*What this task involves*
Reproduce the records from the line containing "pose: elev=336.5 azim=20.1" through the end of the records, replacing "dist" with "distance" and leaving everything else unchanged. Omit the pictures from your answer.

___ Dataset records ___

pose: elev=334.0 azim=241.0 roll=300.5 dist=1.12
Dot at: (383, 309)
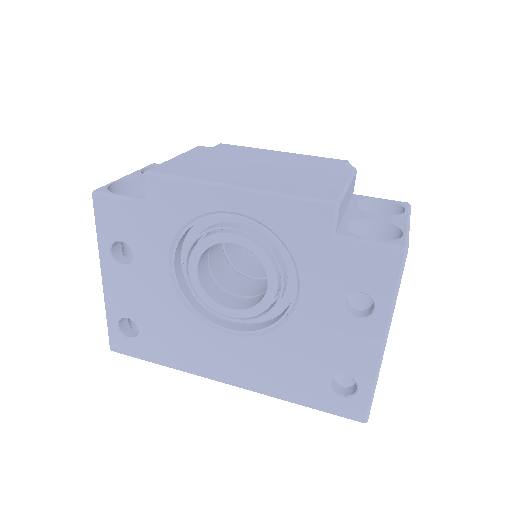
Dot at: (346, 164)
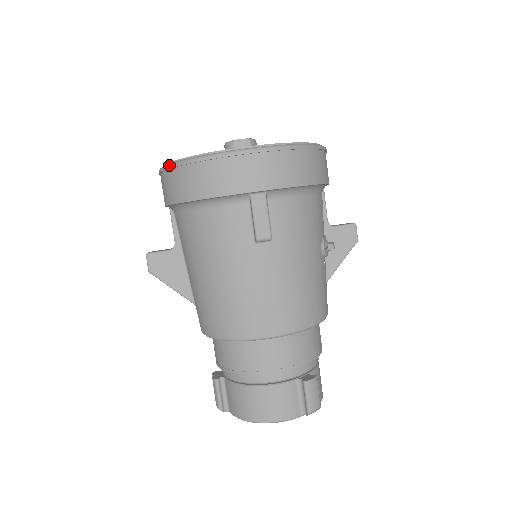
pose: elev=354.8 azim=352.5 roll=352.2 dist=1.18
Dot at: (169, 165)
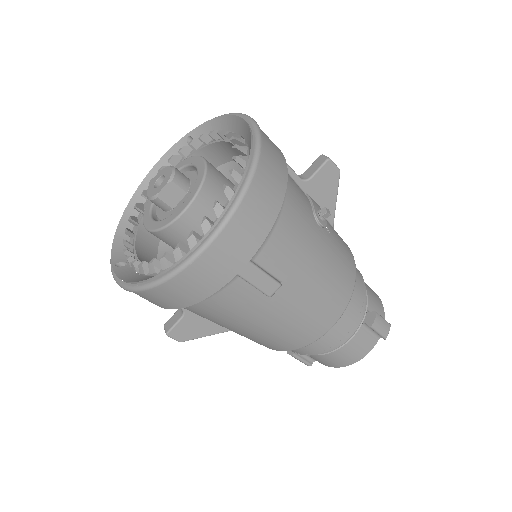
Dot at: (129, 290)
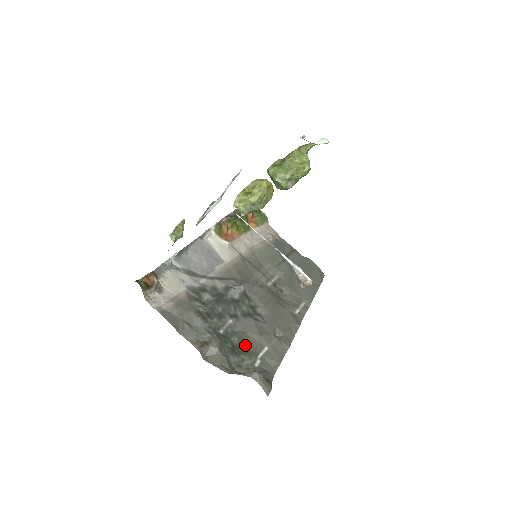
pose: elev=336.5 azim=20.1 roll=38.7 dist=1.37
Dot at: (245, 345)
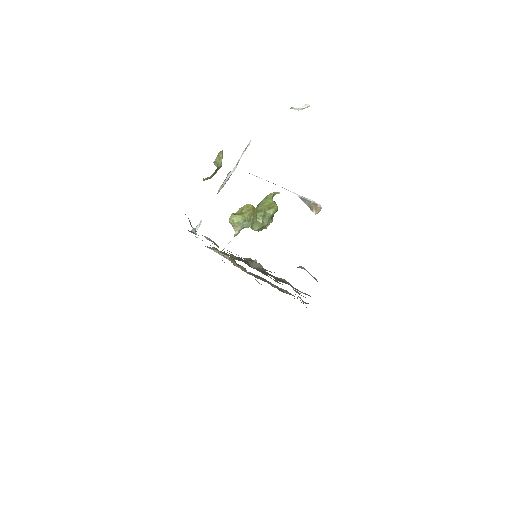
Dot at: occluded
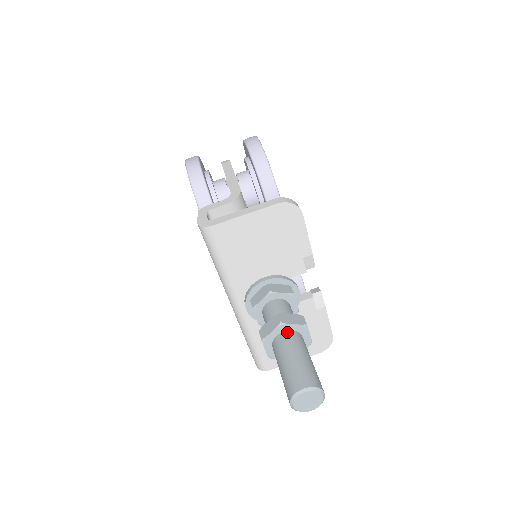
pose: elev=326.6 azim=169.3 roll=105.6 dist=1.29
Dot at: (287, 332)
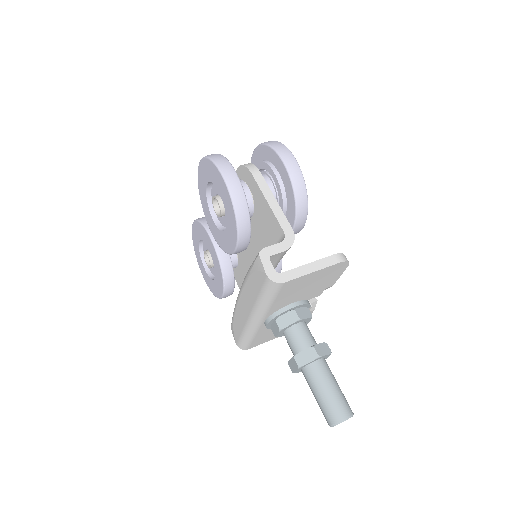
Dot at: (319, 361)
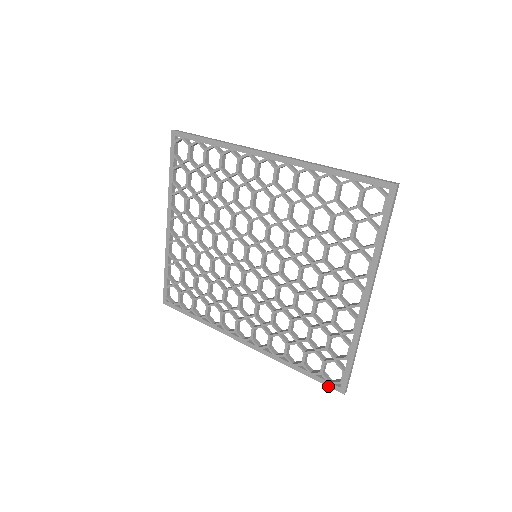
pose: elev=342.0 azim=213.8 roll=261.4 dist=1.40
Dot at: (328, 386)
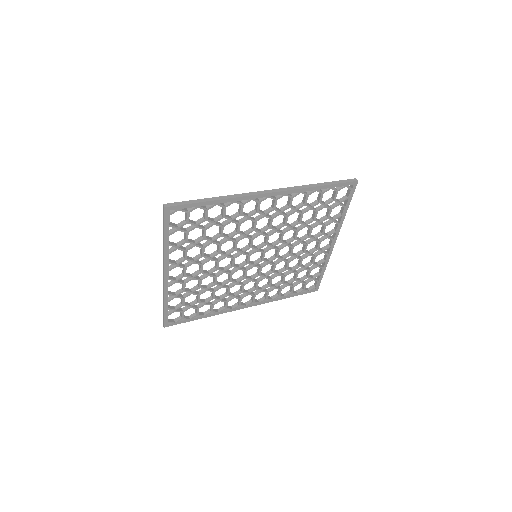
Dot at: occluded
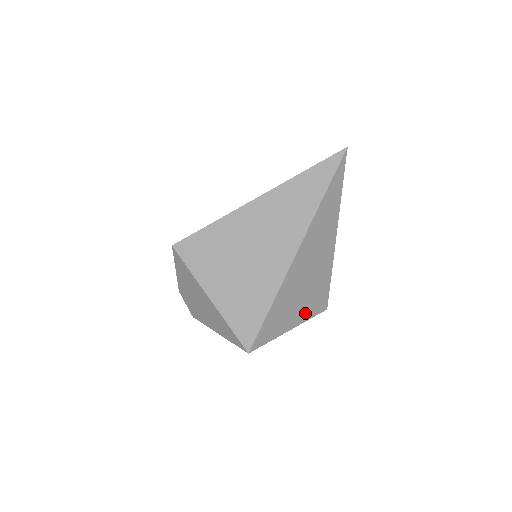
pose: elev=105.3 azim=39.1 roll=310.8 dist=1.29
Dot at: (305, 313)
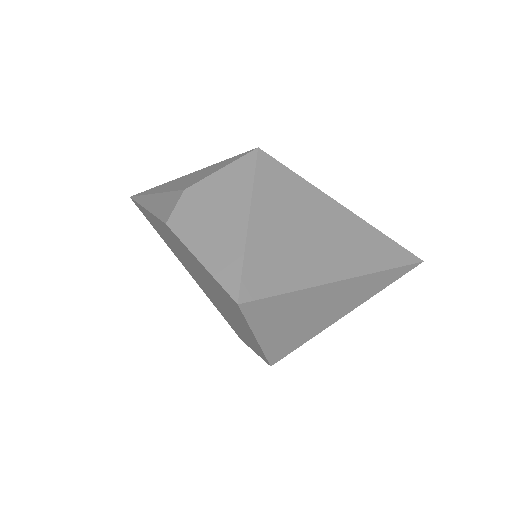
Dot at: (273, 342)
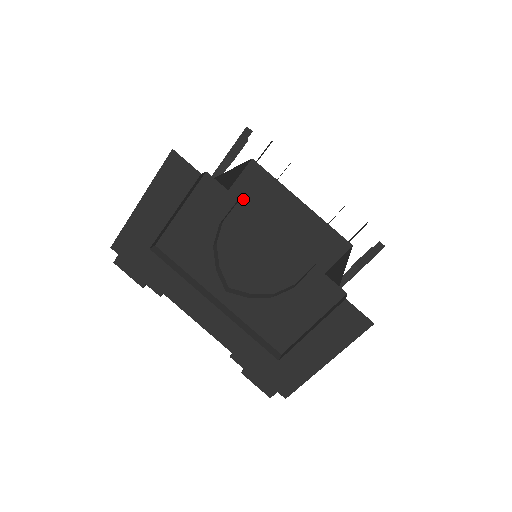
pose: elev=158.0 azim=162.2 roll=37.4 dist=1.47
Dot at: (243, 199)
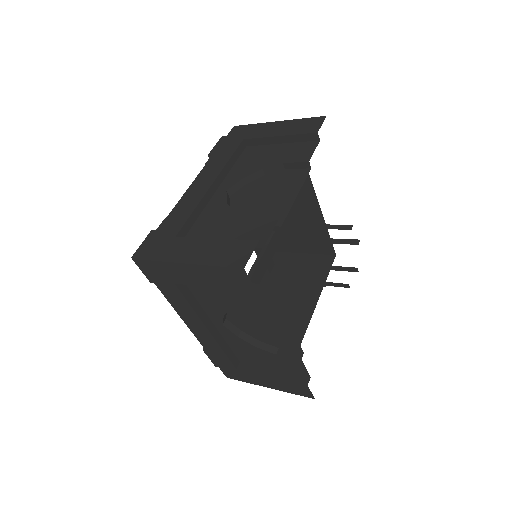
Dot at: (279, 304)
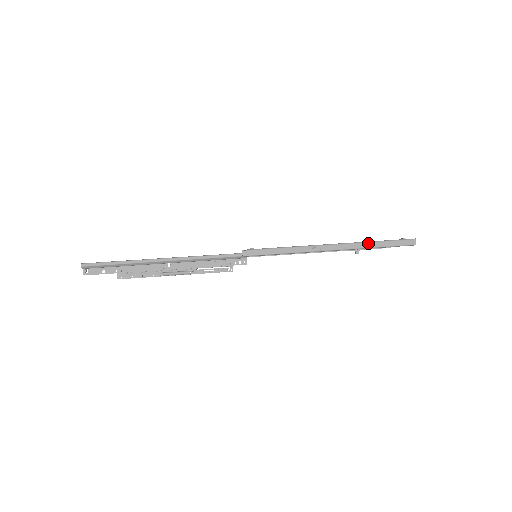
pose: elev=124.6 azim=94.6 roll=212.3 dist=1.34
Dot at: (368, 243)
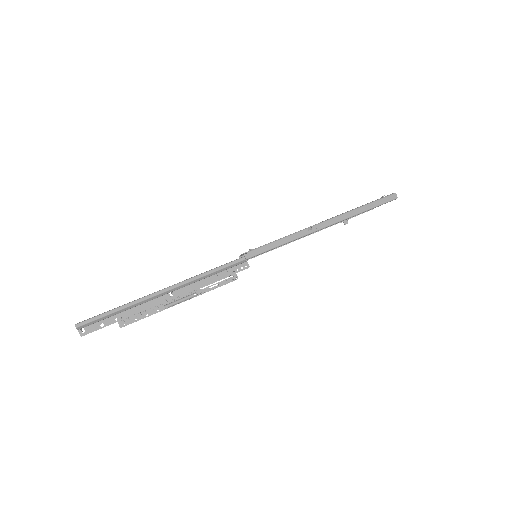
Dot at: (357, 209)
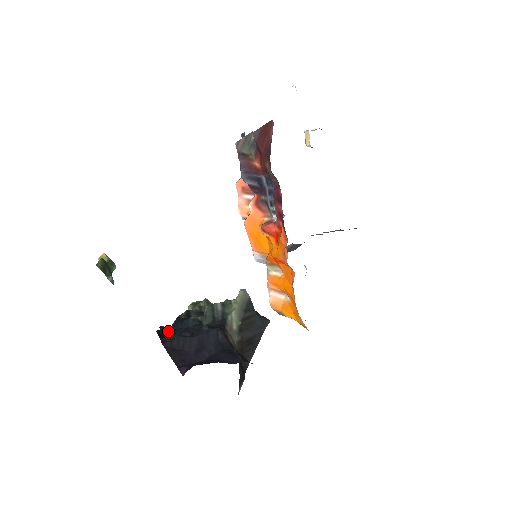
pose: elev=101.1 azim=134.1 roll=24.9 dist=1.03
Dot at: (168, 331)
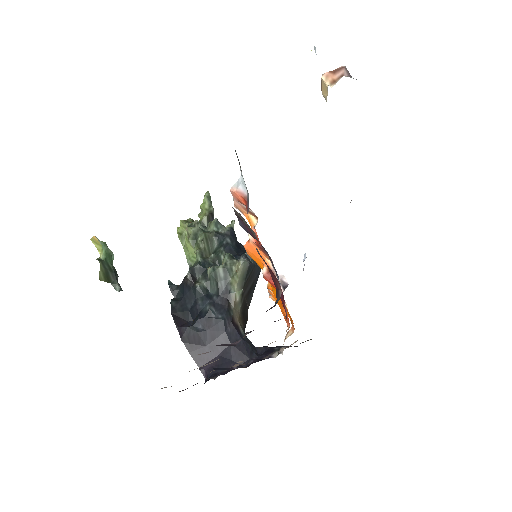
Dot at: (180, 306)
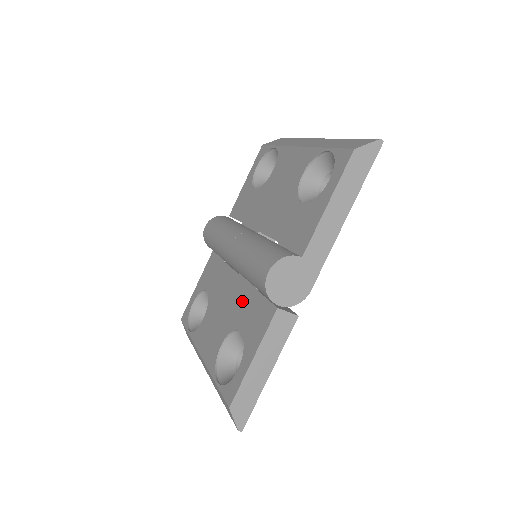
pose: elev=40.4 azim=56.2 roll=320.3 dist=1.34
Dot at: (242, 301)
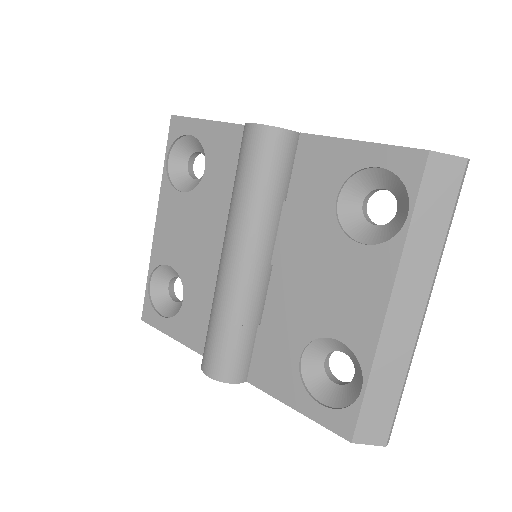
Dot at: (204, 283)
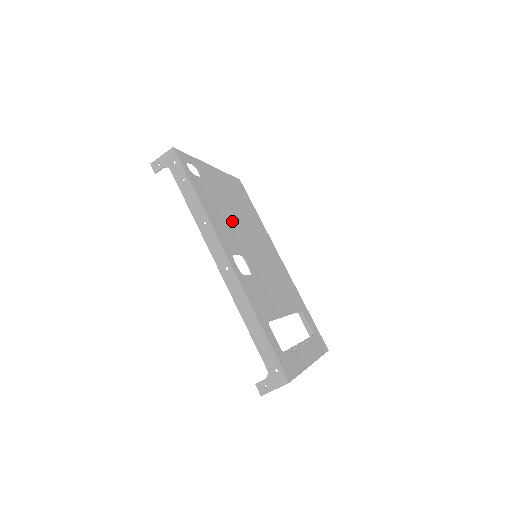
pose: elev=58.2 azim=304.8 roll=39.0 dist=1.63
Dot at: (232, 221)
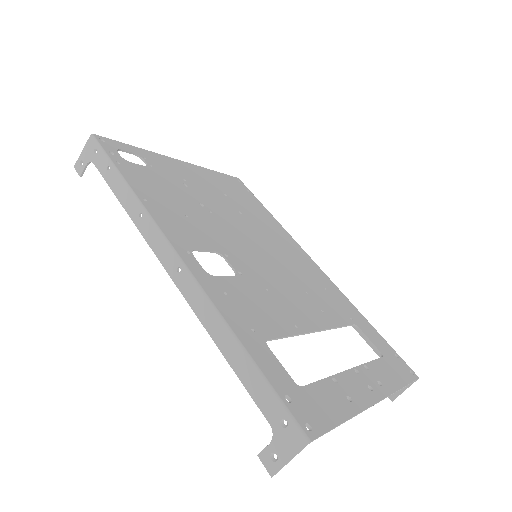
Dot at: (206, 214)
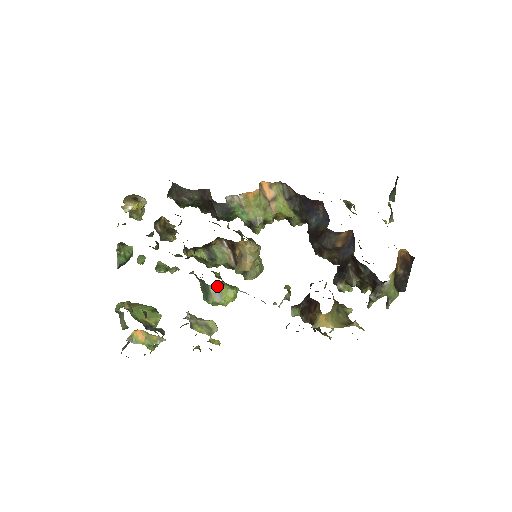
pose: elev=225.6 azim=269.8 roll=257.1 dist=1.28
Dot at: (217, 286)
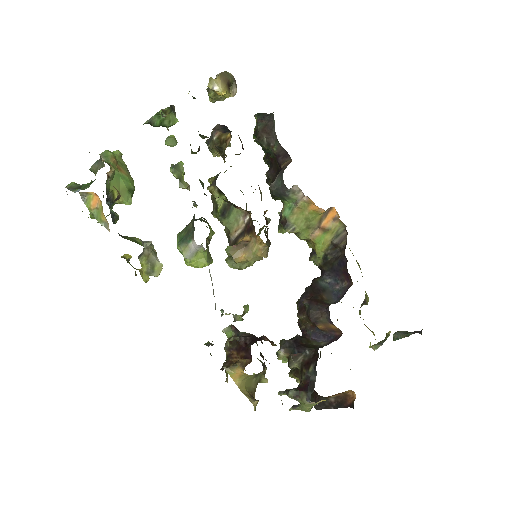
Dot at: (199, 246)
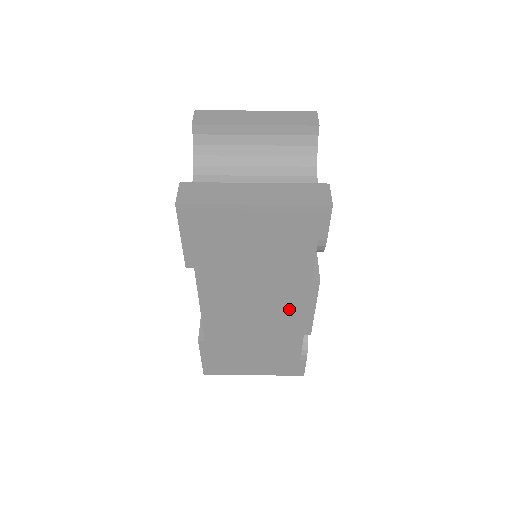
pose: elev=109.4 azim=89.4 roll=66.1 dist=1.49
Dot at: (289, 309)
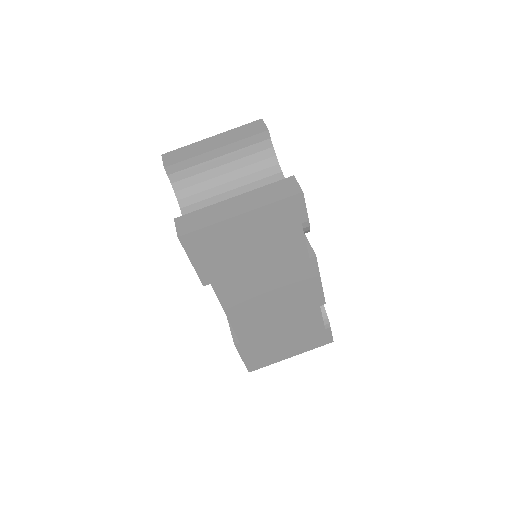
Dot at: (300, 289)
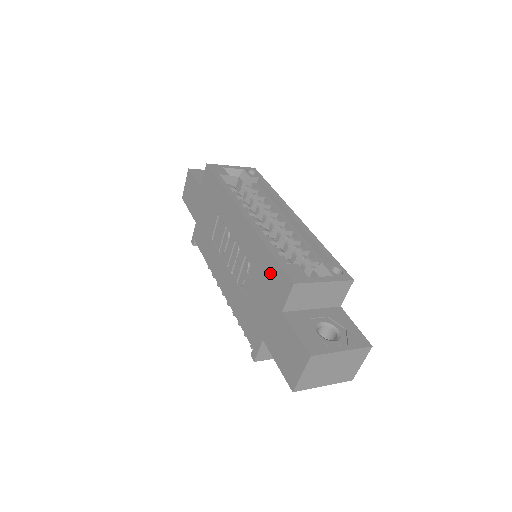
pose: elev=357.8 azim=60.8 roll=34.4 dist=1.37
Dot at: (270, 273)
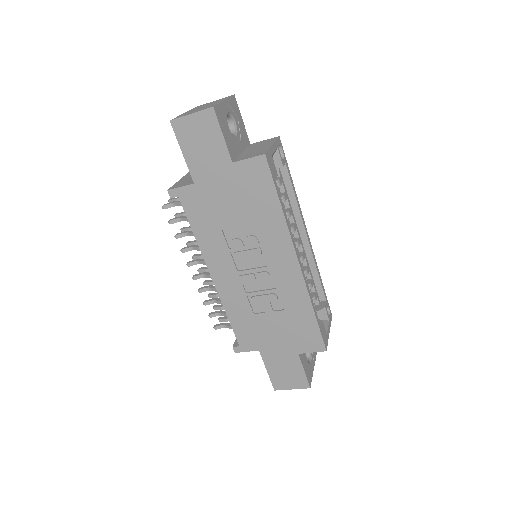
Dot at: (304, 327)
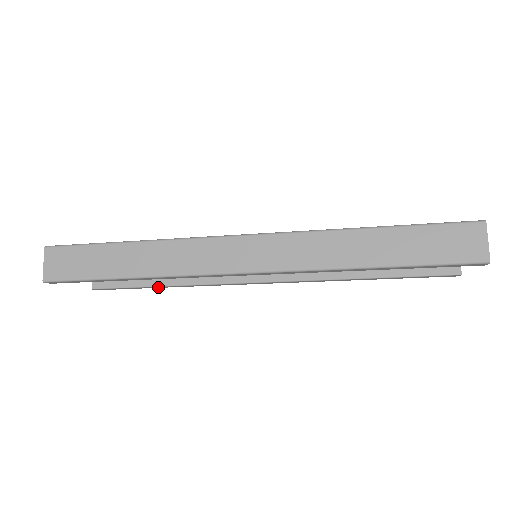
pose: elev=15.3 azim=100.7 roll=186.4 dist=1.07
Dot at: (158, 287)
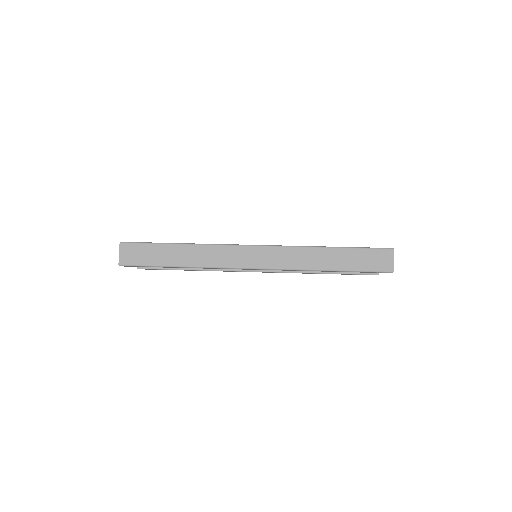
Dot at: (184, 270)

___

*Output of the exercise*
pose: elev=336.5 azim=20.1 roll=38.7 distance=1.37
Dot at: (245, 345)
Dot at: occluded
pose: elev=326.6 azim=169.3 roll=105.6 distance=1.29
Dot at: (287, 332)
Dot at: (319, 361)
pose: elev=342.0 azim=213.8 roll=261.4 distance=1.40
Dot at: (328, 386)
Dot at: occluded
pose: elev=105.3 azim=39.1 roll=310.8 distance=1.29
Dot at: (305, 313)
Dot at: (273, 342)
pose: elev=158.0 azim=162.2 roll=37.4 distance=1.47
Dot at: (243, 199)
Dot at: (279, 304)
pose: elev=124.6 azim=94.6 roll=212.3 distance=1.34
Dot at: (368, 243)
Dot at: (357, 209)
pose: elev=101.1 azim=134.1 roll=24.9 distance=1.03
Dot at: (168, 331)
Dot at: (180, 306)
pose: elev=40.4 azim=56.2 roll=320.3 distance=1.34
Dot at: (242, 301)
Dot at: (204, 283)
pose: elev=58.2 azim=304.8 roll=39.0 distance=1.63
Dot at: (232, 221)
Dot at: (206, 214)
pose: elev=225.6 azim=269.8 roll=257.1 distance=1.28
Dot at: (217, 286)
Dot at: (199, 246)
pose: elev=109.4 azim=89.4 roll=66.1 distance=1.49
Dot at: (289, 309)
Dot at: (300, 289)
pose: elev=357.8 azim=60.8 roll=34.4 distance=1.37
Dot at: (270, 273)
Dot at: (304, 327)
pose: elev=15.3 azim=100.7 roll=186.4 distance=1.07
Dot at: (158, 287)
Dot at: (184, 270)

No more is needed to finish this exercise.